Rewrite the material below with "Repository" replaced by "project" and nothing else changed.

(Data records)
+===+

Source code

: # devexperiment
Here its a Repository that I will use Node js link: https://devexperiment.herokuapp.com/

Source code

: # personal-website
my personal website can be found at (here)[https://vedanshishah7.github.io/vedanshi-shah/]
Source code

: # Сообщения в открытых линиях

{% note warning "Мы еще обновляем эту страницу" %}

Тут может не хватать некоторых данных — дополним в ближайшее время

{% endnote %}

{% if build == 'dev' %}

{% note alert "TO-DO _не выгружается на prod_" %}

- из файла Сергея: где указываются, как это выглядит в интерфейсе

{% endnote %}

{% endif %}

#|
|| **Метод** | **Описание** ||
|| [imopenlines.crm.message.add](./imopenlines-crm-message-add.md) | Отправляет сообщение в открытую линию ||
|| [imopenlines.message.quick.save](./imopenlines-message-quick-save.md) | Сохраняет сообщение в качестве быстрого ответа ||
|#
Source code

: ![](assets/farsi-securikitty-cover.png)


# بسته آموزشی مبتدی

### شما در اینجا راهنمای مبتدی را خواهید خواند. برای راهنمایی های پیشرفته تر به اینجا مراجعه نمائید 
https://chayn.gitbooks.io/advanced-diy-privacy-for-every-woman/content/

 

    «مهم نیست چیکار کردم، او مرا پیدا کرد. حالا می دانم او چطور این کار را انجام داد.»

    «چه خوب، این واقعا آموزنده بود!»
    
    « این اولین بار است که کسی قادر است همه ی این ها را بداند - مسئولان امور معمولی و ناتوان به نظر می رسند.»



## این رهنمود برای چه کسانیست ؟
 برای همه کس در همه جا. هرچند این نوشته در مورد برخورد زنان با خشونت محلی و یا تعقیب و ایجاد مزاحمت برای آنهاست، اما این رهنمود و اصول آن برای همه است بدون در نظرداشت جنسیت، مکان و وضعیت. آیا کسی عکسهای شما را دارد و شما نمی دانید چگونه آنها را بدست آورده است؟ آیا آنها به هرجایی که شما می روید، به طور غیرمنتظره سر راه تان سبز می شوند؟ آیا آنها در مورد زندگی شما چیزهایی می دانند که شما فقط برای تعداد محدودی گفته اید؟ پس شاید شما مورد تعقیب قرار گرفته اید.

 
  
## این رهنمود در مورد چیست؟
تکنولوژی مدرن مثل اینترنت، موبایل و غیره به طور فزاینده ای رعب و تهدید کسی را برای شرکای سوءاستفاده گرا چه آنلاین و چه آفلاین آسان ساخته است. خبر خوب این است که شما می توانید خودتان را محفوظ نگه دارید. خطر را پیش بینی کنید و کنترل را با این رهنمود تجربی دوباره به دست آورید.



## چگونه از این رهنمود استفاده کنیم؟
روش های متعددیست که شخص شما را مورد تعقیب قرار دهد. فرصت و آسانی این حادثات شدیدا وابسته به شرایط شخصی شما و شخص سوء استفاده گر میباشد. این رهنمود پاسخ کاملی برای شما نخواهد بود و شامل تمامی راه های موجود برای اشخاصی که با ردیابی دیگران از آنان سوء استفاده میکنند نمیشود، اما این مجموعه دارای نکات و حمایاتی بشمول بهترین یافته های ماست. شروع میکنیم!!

+===+

Answer space:
Source code

: # devexperiment
Here its a project that I will use Node js link: https://devexperiment.herokuapp.com/

Source code

: # personal-website
my personal website can be found at (here)[https://vedanshishah7.github.io/vedanshi-shah/]
Source code

: # Сообщения в открытых линиях

{% note warning "Мы еще обновляем эту страницу" %}

Тут может не хватать некоторых данных — дополним в ближайшее время

{% endnote %}

{% if build == 'dev' %}

{% note alert "TO-DO _не выгружается на prod_" %}

- из файла Сергея: где указываются, как это выглядит в интерфейсе

{% endnote %}

{% endif %}

#|
|| **Метод** | **Описание** ||
|| [imopenlines.crm.message.add](./imopenlines-crm-message-add.md) | Отправляет сообщение в открытую линию ||
|| [imopenlines.message.quick.save](./imopenlines-message-quick-save.md) | Сохраняет сообщение в качестве быстрого ответа ||
|#
Source code

: ![](assets/farsi-securikitty-cover.png)


# بسته آموزشی مبتدی

### شما در اینجا راهنمای مبتدی را خواهید خواند. برای راهنمایی های پیشرفته تر به اینجا مراجعه نمائید 
https://chayn.gitbooks.io/advanced-diy-privacy-for-every-woman/content/

 

    «مهم نیست چیکار کردم، او مرا پیدا کرد. حالا می دانم او چطور این کار را انجام داد.»

    «چه خوب، این واقعا آموزنده بود!»
    
    « این اولین بار است که کسی قادر است همه ی این ها را بداند - مسئولان امور معمولی و ناتوان به نظر می رسند.»



## این رهنمود برای چه کسانیست ؟
 برای همه کس در همه جا. هرچند این نوشته در مورد برخورد زنان با خشونت محلی و یا تعقیب و ایجاد مزاحمت برای آنهاست، اما این رهنمود و اصول آن برای همه است بدون در نظرداشت جنسیت، مکان و وضعیت. آیا کسی عکسهای شما را دارد و شما نمی دانید چگونه آنها را بدست آورده است؟ آیا آنها به هرجایی که شما می روید، به طور غیرمنتظره سر راه تان سبز می شوند؟ آیا آنها در مورد زندگی شما چیزهایی می دانند که شما فقط برای تعداد محدودی گفته اید؟ پس شاید شما مورد تعقیب قرار گرفته اید.

 
  
## این رهنمود در مورد چیست؟
تکنولوژی مدرن مثل اینترنت، موبایل و غیره به طور فزاینده ای رعب و تهدید کسی را برای شرکای سوءاستفاده گرا چه آنلاین و چه آفلاین آسان ساخته است. خبر خوب این است که شما می توانید خودتان را محفوظ نگه دارید. خطر را پیش بینی کنید و کنترل را با این رهنمود تجربی دوباره به دست آورید.



## چگونه از این رهنمود استفاده کنیم؟
روش های متعددیست که شخص شما را مورد تعقیب قرار دهد. فرصت و آسانی این حادثات شدیدا وابسته به شرایط شخصی شما و شخص سوء استفاده گر میباشد. این رهنمود پاسخ کاملی برای شما نخواهد بود و شامل تمامی راه های موجود برای اشخاصی که با ردیابی دیگران از آنان سوء استفاده میکنند نمیشود، اما این مجموعه دارای نکات و حمایاتی بشمول بهترین یافته های ماست. شروع میکنیم!!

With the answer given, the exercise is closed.